**Record set:**
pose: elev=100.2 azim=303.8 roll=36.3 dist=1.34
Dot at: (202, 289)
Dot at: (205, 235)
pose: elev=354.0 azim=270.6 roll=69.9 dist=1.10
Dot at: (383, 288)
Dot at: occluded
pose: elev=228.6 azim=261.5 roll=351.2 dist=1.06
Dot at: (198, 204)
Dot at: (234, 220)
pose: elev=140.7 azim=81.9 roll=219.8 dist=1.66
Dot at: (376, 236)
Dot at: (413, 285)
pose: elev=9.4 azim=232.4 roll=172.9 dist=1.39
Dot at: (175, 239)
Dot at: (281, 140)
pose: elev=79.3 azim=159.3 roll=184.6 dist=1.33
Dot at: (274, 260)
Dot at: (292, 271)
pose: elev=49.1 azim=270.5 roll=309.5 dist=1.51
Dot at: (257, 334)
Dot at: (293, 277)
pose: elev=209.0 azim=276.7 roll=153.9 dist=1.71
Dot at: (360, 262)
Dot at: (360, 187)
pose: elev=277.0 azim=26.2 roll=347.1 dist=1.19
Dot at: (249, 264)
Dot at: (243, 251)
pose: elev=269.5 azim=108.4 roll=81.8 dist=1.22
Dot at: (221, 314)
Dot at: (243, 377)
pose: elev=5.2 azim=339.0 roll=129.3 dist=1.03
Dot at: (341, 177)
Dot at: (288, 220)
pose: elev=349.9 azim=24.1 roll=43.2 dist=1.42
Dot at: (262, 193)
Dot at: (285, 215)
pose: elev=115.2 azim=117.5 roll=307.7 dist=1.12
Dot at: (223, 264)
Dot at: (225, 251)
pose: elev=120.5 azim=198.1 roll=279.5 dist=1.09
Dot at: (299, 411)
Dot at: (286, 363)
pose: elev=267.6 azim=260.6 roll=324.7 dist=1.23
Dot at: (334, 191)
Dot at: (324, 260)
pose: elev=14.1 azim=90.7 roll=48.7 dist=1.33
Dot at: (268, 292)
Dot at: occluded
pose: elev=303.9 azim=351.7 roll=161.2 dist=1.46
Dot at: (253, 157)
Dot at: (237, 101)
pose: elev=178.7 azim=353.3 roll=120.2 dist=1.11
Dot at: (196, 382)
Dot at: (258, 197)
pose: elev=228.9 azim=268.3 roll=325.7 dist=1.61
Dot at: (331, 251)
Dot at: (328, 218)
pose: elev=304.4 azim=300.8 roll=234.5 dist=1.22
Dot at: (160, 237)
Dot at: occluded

**Goal of the exercise:** Change each "pose" in the listing above to "camera" and write out the whole listing again, with nothing else altered.

**Result of the exercise:**
camera: elev=100.2 azim=303.8 roll=36.3 dist=1.34
Dot at: (202, 289)
Dot at: (205, 235)
camera: elev=354.0 azim=270.6 roll=69.9 dist=1.10
Dot at: (383, 288)
Dot at: occluded
camera: elev=228.6 azim=261.5 roll=351.2 dist=1.06
Dot at: (198, 204)
Dot at: (234, 220)
camera: elev=140.7 azim=81.9 roll=219.8 dist=1.66
Dot at: (376, 236)
Dot at: (413, 285)
camera: elev=9.4 azim=232.4 roll=172.9 dist=1.39
Dot at: (175, 239)
Dot at: (281, 140)
camera: elev=79.3 azim=159.3 roll=184.6 dist=1.33
Dot at: (274, 260)
Dot at: (292, 271)
camera: elev=49.1 azim=270.5 roll=309.5 dist=1.51
Dot at: (257, 334)
Dot at: (293, 277)
camera: elev=209.0 azim=276.7 roll=153.9 dist=1.71
Dot at: (360, 262)
Dot at: (360, 187)
camera: elev=277.0 azim=26.2 roll=347.1 dist=1.19
Dot at: (249, 264)
Dot at: (243, 251)
camera: elev=269.5 azim=108.4 roll=81.8 dist=1.22
Dot at: (221, 314)
Dot at: (243, 377)
camera: elev=5.2 azim=339.0 roll=129.3 dist=1.03
Dot at: (341, 177)
Dot at: (288, 220)
camera: elev=349.9 azim=24.1 roll=43.2 dist=1.42
Dot at: (262, 193)
Dot at: (285, 215)
camera: elev=115.2 azim=117.5 roll=307.7 dist=1.12
Dot at: (223, 264)
Dot at: (225, 251)
camera: elev=120.5 azim=198.1 roll=279.5 dist=1.09
Dot at: (299, 411)
Dot at: (286, 363)
camera: elev=267.6 azim=260.6 roll=324.7 dist=1.23
Dot at: (334, 191)
Dot at: (324, 260)
camera: elev=14.1 azim=90.7 roll=48.7 dist=1.33
Dot at: (268, 292)
Dot at: occluded
camera: elev=303.9 azim=351.7 roll=161.2 dist=1.46
Dot at: (253, 157)
Dot at: (237, 101)
camera: elev=178.7 azim=353.3 roll=120.2 dist=1.11
Dot at: (196, 382)
Dot at: (258, 197)
camera: elev=228.9 azim=268.3 roll=325.7 dist=1.61
Dot at: (331, 251)
Dot at: (328, 218)
camera: elev=304.4 azim=300.8 roll=234.5 dist=1.22
Dot at: (160, 237)
Dot at: occluded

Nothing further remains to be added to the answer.